『鎮魂 吉田満とその時代』

粕谷一希
文春新書
ISBN4-16-660436-8
吉田満に関してあれこれのことが書かれた本。
評伝というよりは、主に戦前戦中時代の同時代史的な読み物で、良くいえば重厚だが、実際には、これといったテーマもなく、とりとめのないことがだらだらと書かれただけの未完のスケッチ。一言でいって、まさに、吉田満のトルソー、といったところか。
著者に、伝えたい何か、があることは十分に伝わってくるものの、その伝えたい何かが、明瞭な言葉として像を結んでいないため、一冊の本のテーマにまで昇華しきれていない。

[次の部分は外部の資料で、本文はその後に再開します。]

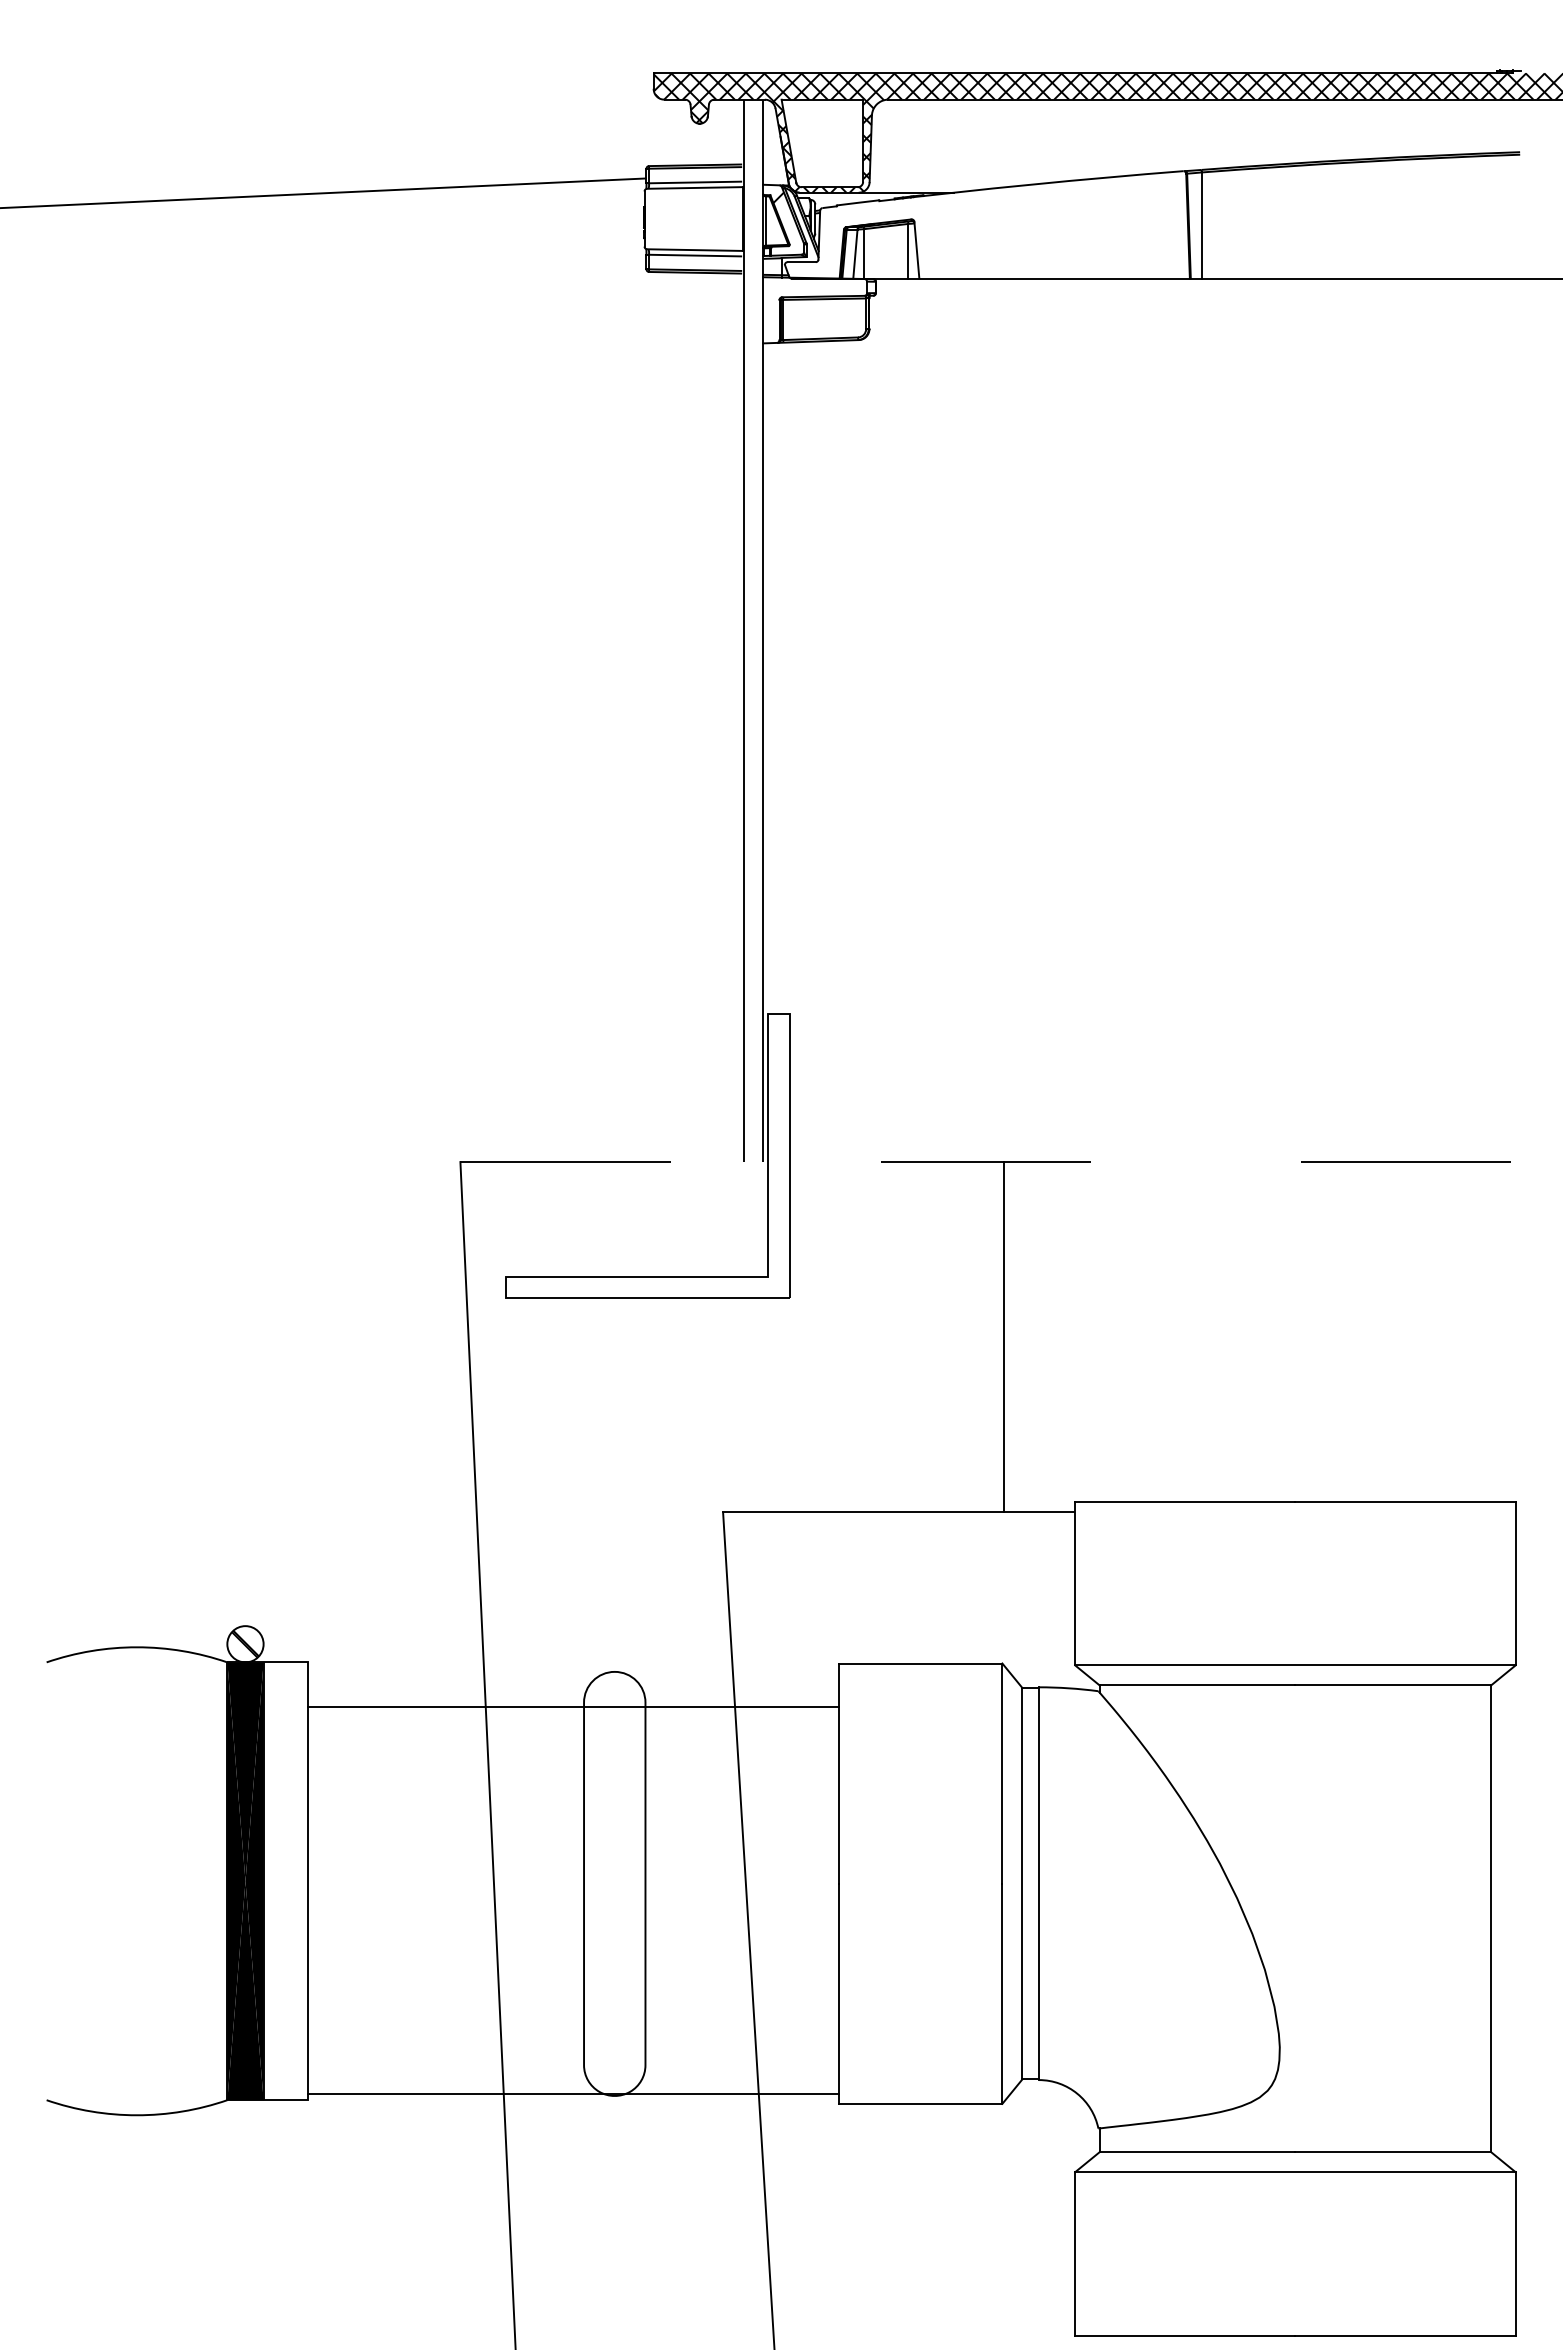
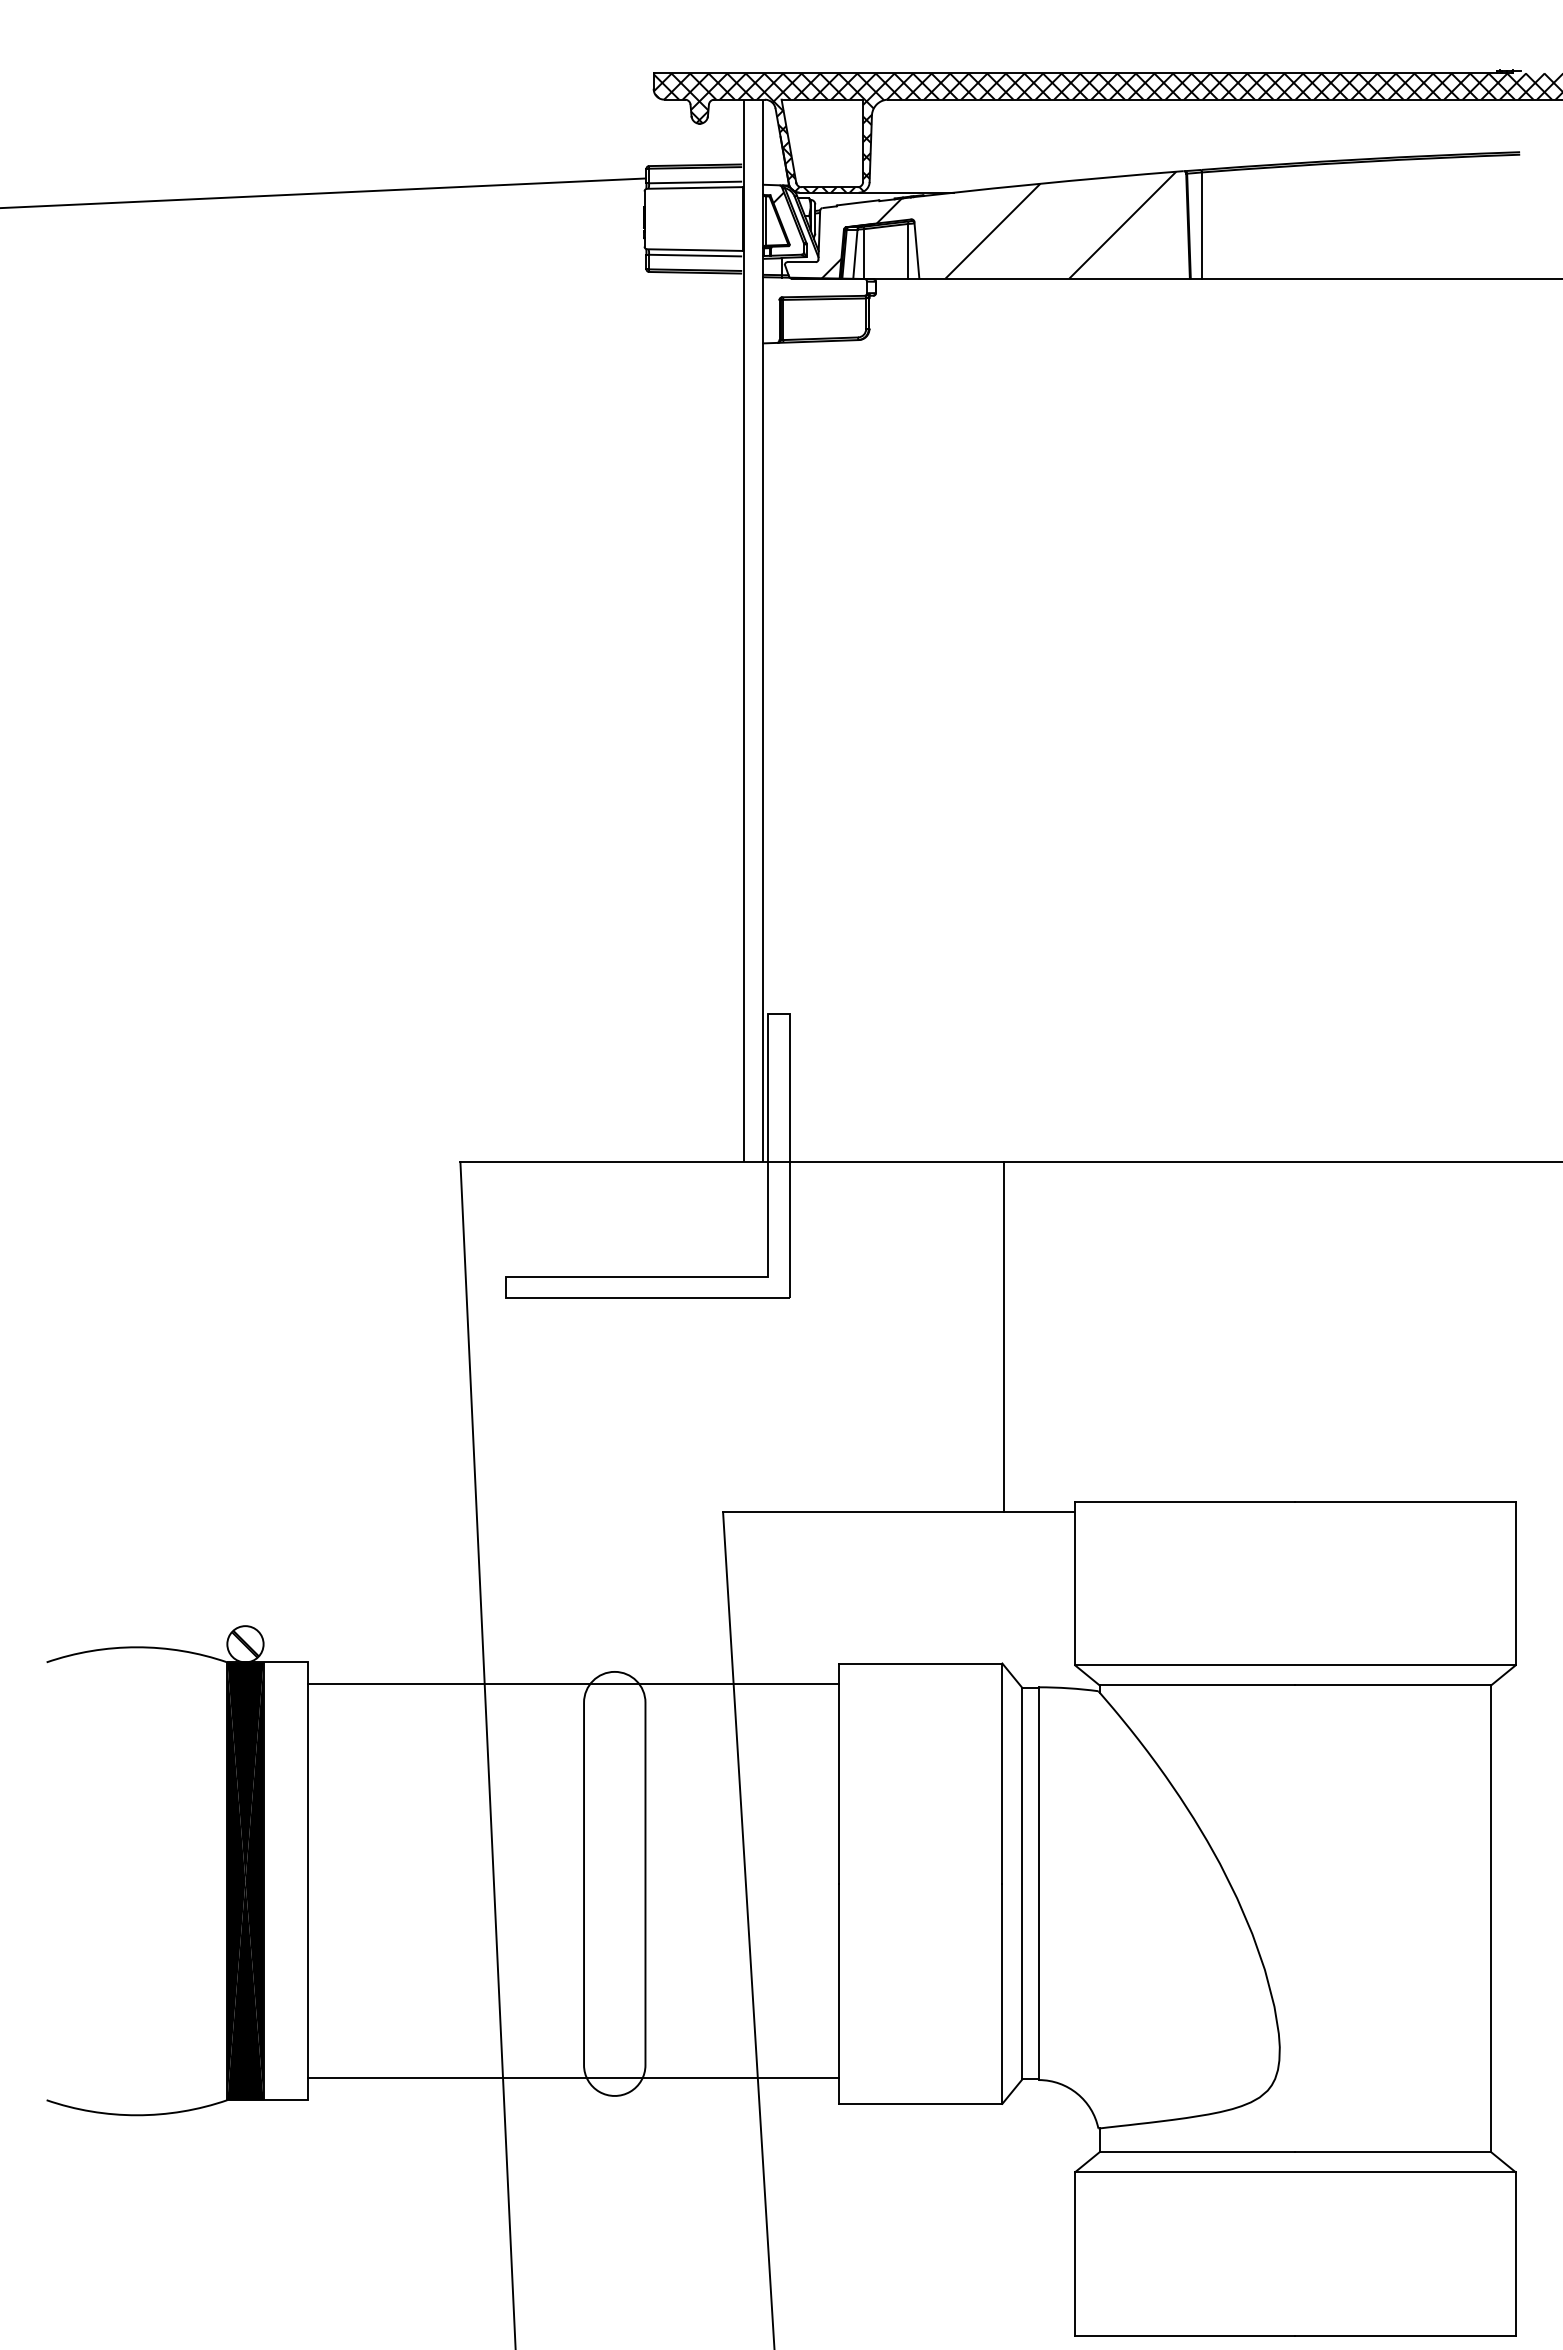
hatch at (998, 224): none -> present
line at (1011, 1162): dashed -> solid
line at (572, 1707) position: (572, 1707) -> (572, 1684)
line at (572, 2094) position: (572, 2094) -> (572, 2078)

それなりには面白い部分もあったし、時々こういう本はあるので、これで面白いという人もいるのかもしれないが、私としては、もっと他に読むべき本はいくらでもあるだろう、という以外にいうべきことはない。
ちなみに、面白かったのは、学徒出陣の際の吉田満の手紙で、「僕はこのまゝかへつて来たくないと思つてゐる。(中略)死ぬための本当の覚悟などではない。たゞ僕はいま迄漠然と死を待つてゐた」というのは、青春の迷いとして、私には理解できるものがある。後は、若山牧水の「白鳥は哀しからずや」の歌は、当時は余り有名ではなかったのだろうか、とか。